White House touts infrastructure deal as new roadblocks emerge
WASHINGTON (Gray DC) - Lawmakers are preparing to take the initial steps toward passing a long-sought, bipartisan $550 billion infrastructure deal. But, some critical details remain unfinished, and politics surrounding a separate, companion bill with an additional $3.5 trillion worth of Democratic priorities could cause the agreement to fall apart.
The $550 billion package would be paid for without tax hikes, financed primarily through repurposed COVID relief funds, corporate fees, and tax enforcement according to a White House ‘Fact Sheet.’ In a one-on-one interview with Gray Television Washington News Bureau reporter Kyle Midura, U.S. Energy Secretary Jennifer Granholm said negotiators identified funding streams for every penny of spending.
Granholm argues the deal represents a sorely-needed, historic investment for the country’s future.
Much of President Biden’s biggest policy goals surrounding massive investments in education, health care, and fighting climate change are not in the bipartisan plan. Those elements, political non-starters with Republican lawmakers, are in a framework crafted by Senate Budget Committee Chairman Bernie Sanders (I-Vt.). That measure would call for seven times the spending of the first bill, $3.5 trillion, primarily paid for by raising taxes on corporations and the wealthiest Americans.

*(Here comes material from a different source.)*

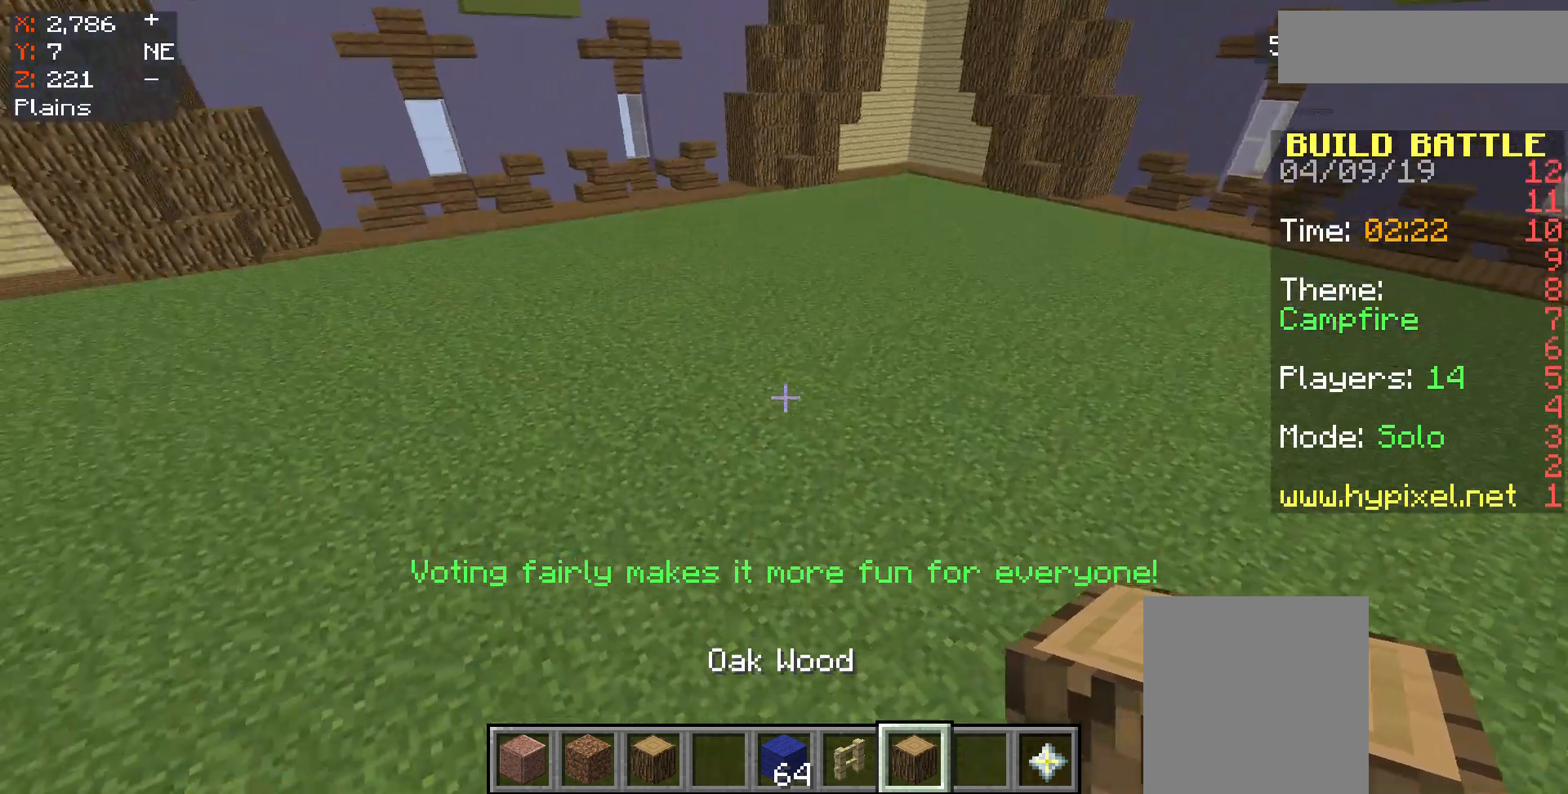
{"keys": ["w"], "mouse": [], "events": [[17, "space", "up"]]}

Democratic leaders in the Senate aim to pass that measure on their own without any Republican support. But to do so, they cannot afford to lose a single vote within their ranks. Meanwhile, leaders in the Democratically-controlled House maintain they will not consider the bipartisan package without the complimentary partisan plan, and with a slim majority of their own, can afford to lose only a handful of votes if they hope to pass either measure.

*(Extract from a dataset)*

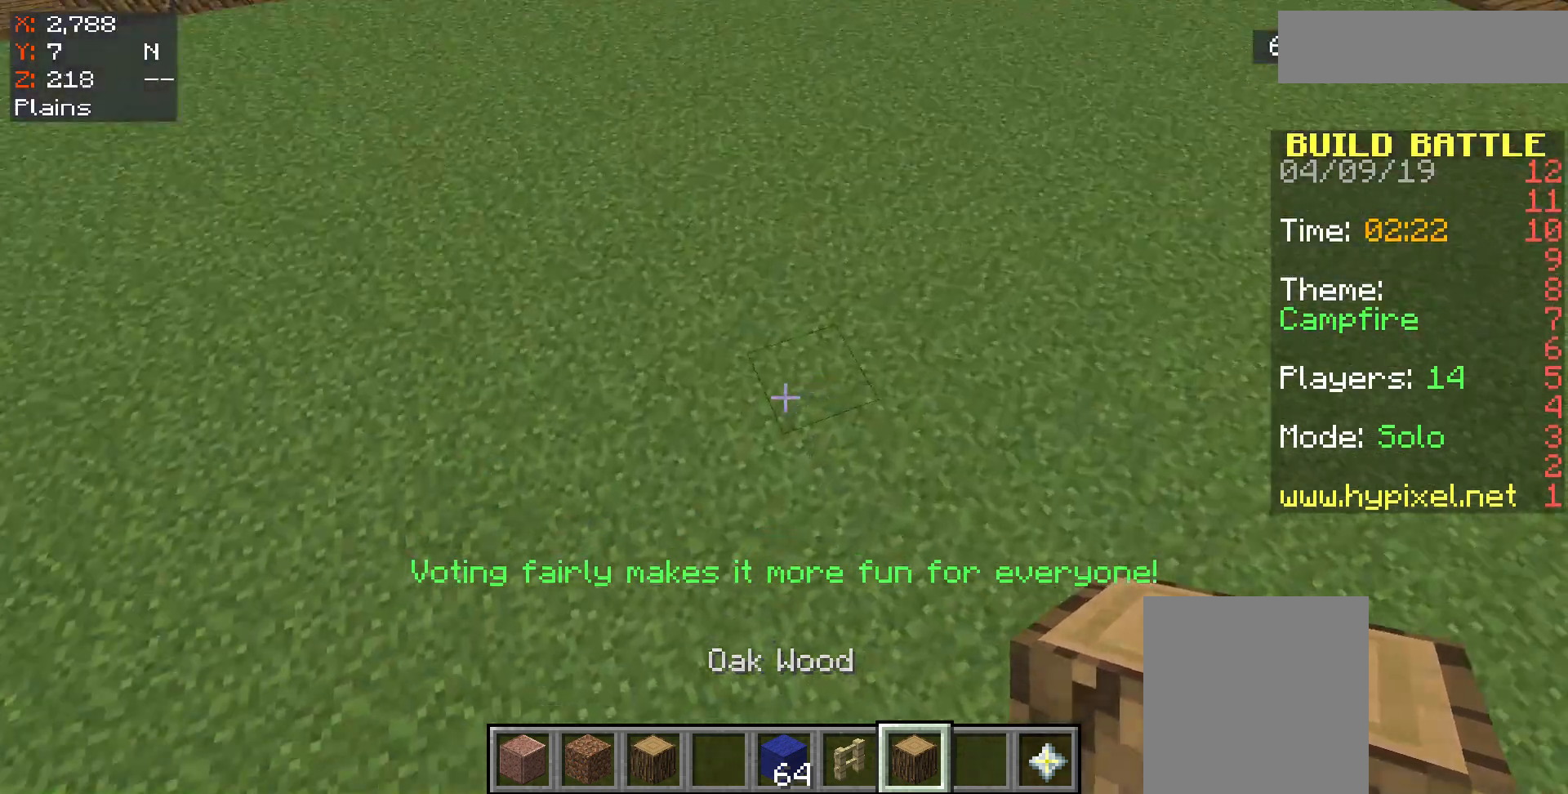
{"keys": [], "mouse": [], "events": [[150, "w", "up"]]}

Sen. Kyrsten Sinema (D-Ariz.) told the Arizona Republic she supports the aims of the ‘social infrastructure’ plan, but cannot support the bill given its $3.5 trillion price tag. Pressed on whether that meant doom for the latest deal, Granholm said she had faith that another compromise could be found.

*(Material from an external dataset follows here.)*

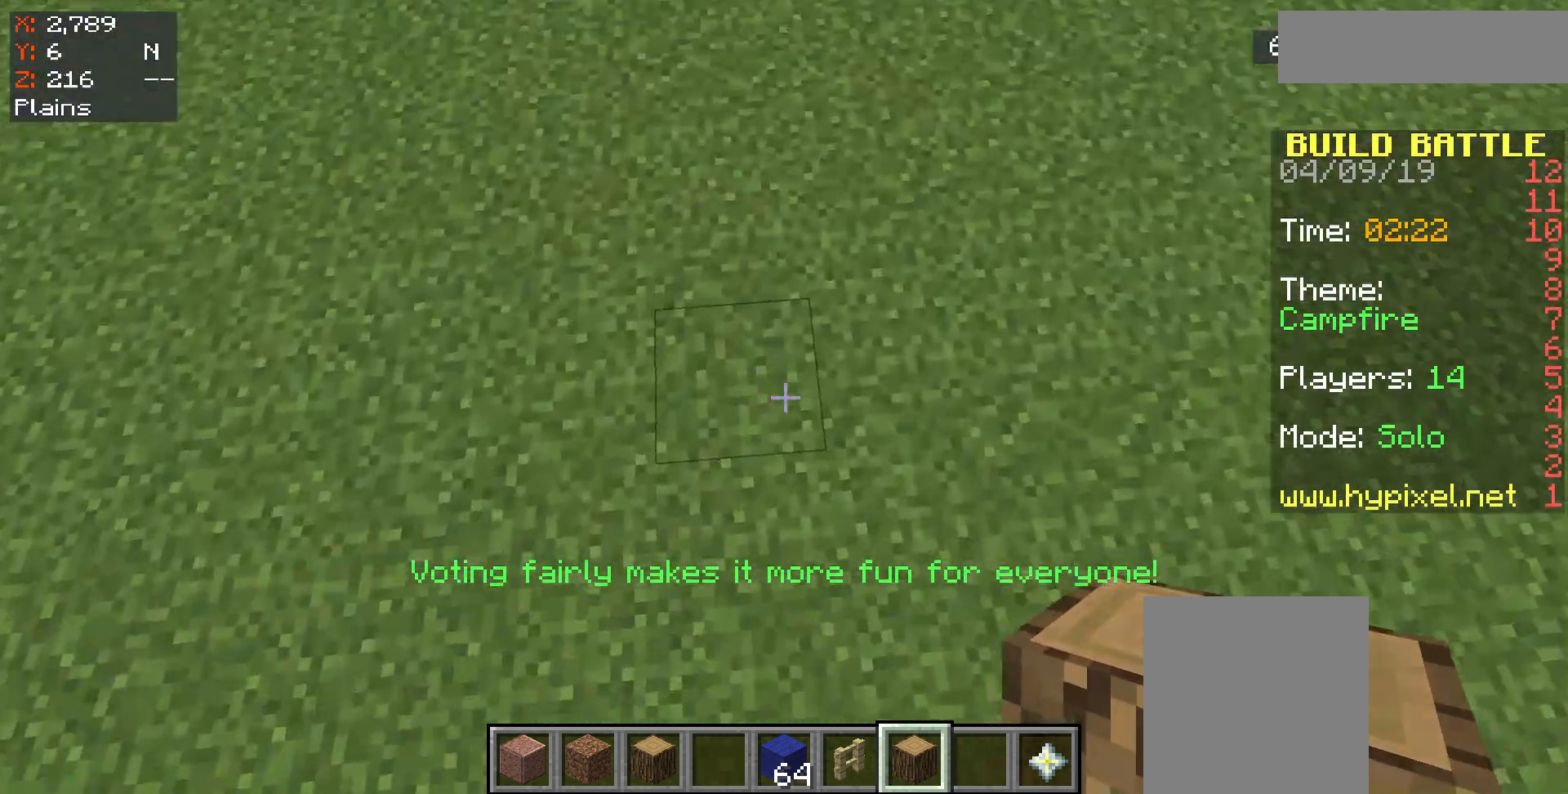
{"keys": [], "mouse": ["left"], "events": [[483, "mouse_left", "down"]]}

Along with pouring money into roads, bridges, and ports, White House spokespeople said the bill would build out high-speed internet connections to 30 million Americans who currently do not have one. Granholm said government-financing would provide the private sector the incentive to finally reach the ‘last mile.’
When it comes to the bill and its potential impacts on her department, Granholm said the $73 billion planned for renewable energy transmission and grid resilience would pay substantial dividends. How the money will be spent is largely finalized, but determining which parts of the country and projects benefit would have to wait until the bill becomes law.
While many might assume investments in a more resilient power grid would be bound for Texas, the secretary said it’s unclear whether the Longhorn State will be eligible for any of those dollars because its power infrastructure does not fall under federal regulation.
That portion of the plan would also set aside funds for the development of new nuclear facilities. Only two nuclear power plants have come online in the last 25 years due in large part to the country’s lack of a nuclear waste dump.